Single by Little Anthony & The Imperials

from the album Goin’ Out of My Head
- B-side: "Our Song"
- Released: June 1, 1965
- Recorded: 1964
- Genre: Soul, pop
- Length: 3:07
- Label: DCP
- Songwriter: Teddy Randazzo
- Producer: Teddy Randazzo

Little Anthony & The Imperials singles chronology
| "Hurt So Bad" (1964) | "Take Me Back" (1965) | "I Miss You So" (1965) |

= Take Me Back (Imperials song) =

"Take Me Back" was a song composed by songwriter Teddy Randazzo, and was a 1965 hit song by Little Anthony and the Imperials.

==Background==
"Take Me Back" is a ballad about a plea for forgiveness.
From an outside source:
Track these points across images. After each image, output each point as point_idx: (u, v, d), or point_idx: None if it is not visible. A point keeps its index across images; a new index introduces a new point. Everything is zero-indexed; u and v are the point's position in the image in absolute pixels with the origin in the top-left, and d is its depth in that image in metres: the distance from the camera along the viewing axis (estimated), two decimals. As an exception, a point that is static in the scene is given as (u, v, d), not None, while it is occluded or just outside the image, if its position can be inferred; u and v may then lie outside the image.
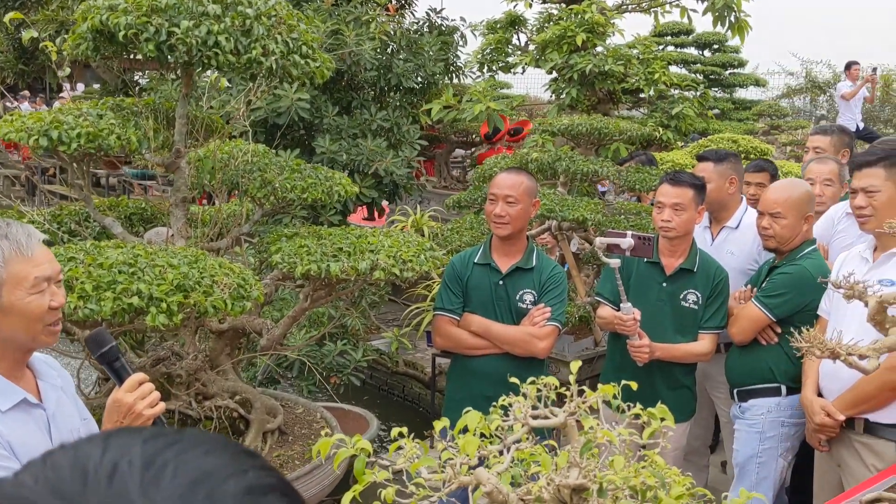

The song was one of 5 hit singles taken from their 1964 hit album, Goin' Out of My Head, who also wrote several previous Imperials hit singles, including Goin' Out Of My Head and Hurt So Bad, and was produced by Randazzo and Don Costa for Randazzo's DCP Records label in 1964, released as a single in 1965, and later re-released in 1966 on United Artists' Veep Records subsidiary.
Take Me Back was a Billboard Top 20 hit for The Imperials, reaching # 16 on the Billboard Hot 100, and a Top 20 R&B hit as well, peaking at # 15.

==Personnel==
===The Imperials===
- "Little Anthony" Gourdine - Lead Vocals
- Sammy Strain - First Tenor
- Ernest Wright - Second Tenor
- Clarence Collins - Baritone/Bass

===Producers===
Teddy Randazzo & Don Costa

==Chart performance==
It was a Billboard Top 20 Pop Hit, peaking at #16, and was a Top 20 R&B Hit as well, peaking at # 15.